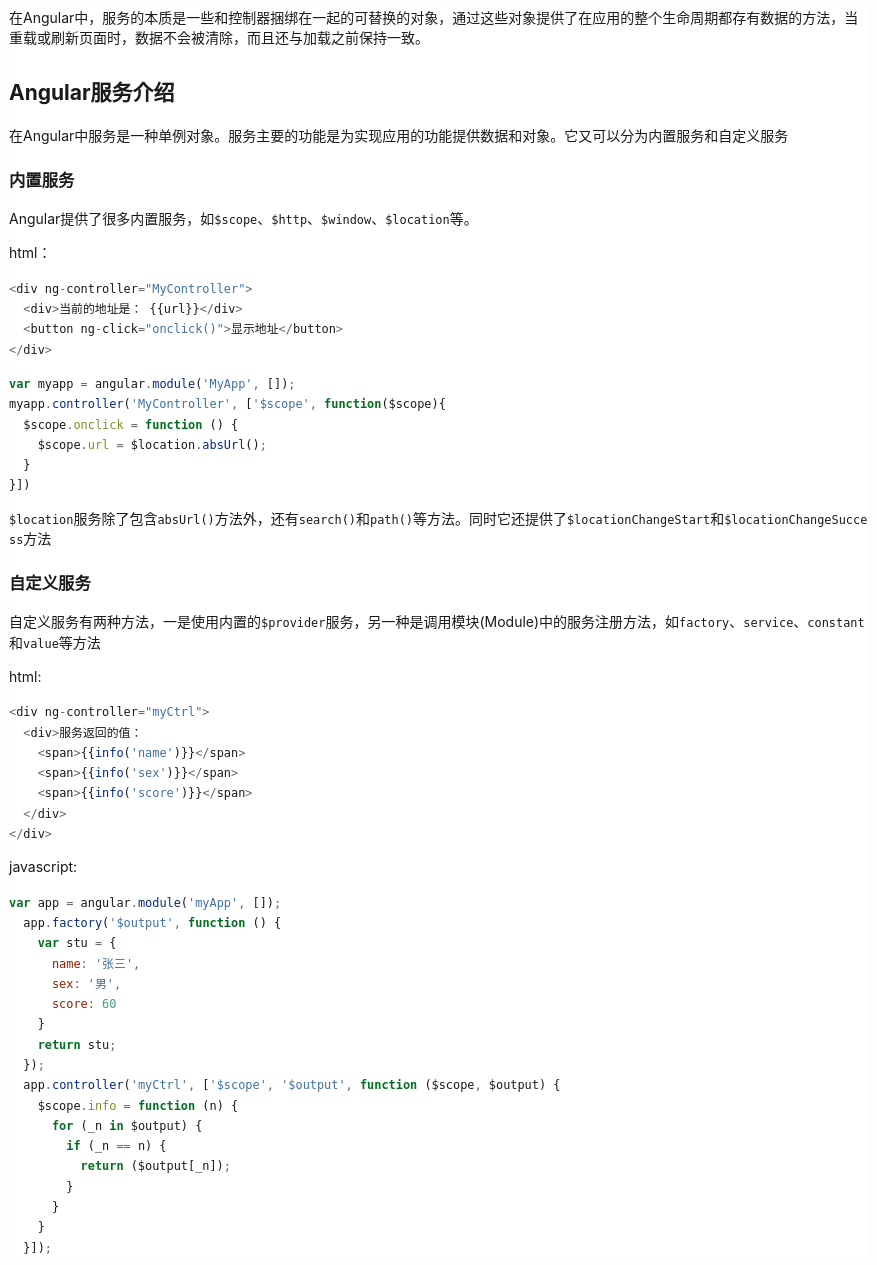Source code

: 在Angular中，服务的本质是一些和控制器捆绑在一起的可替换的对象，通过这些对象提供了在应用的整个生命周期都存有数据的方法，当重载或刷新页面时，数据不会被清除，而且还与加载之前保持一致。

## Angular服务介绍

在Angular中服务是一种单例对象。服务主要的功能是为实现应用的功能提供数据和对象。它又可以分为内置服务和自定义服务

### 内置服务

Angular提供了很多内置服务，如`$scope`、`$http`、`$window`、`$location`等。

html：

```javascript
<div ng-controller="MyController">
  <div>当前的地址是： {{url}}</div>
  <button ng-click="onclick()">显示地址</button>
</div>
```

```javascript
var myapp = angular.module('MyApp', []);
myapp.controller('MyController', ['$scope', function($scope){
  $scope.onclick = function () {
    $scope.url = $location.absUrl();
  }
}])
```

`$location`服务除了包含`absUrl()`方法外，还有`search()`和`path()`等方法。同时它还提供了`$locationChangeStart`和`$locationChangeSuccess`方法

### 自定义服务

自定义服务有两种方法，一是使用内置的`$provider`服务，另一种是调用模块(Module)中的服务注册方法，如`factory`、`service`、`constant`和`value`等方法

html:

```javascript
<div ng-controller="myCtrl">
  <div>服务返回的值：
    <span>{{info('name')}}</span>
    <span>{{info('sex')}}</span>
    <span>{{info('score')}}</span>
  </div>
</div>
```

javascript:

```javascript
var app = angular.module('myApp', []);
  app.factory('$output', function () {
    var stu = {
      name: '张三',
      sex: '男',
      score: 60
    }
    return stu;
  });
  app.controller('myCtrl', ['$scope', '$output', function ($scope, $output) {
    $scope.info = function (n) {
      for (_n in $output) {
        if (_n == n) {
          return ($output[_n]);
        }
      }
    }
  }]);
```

Directions for this task:
Your task is to collect every line above that contains the word "onclick".

Result:
  <button ng-click="onclick()">显示地址</button>
  $scope.onclick = function () {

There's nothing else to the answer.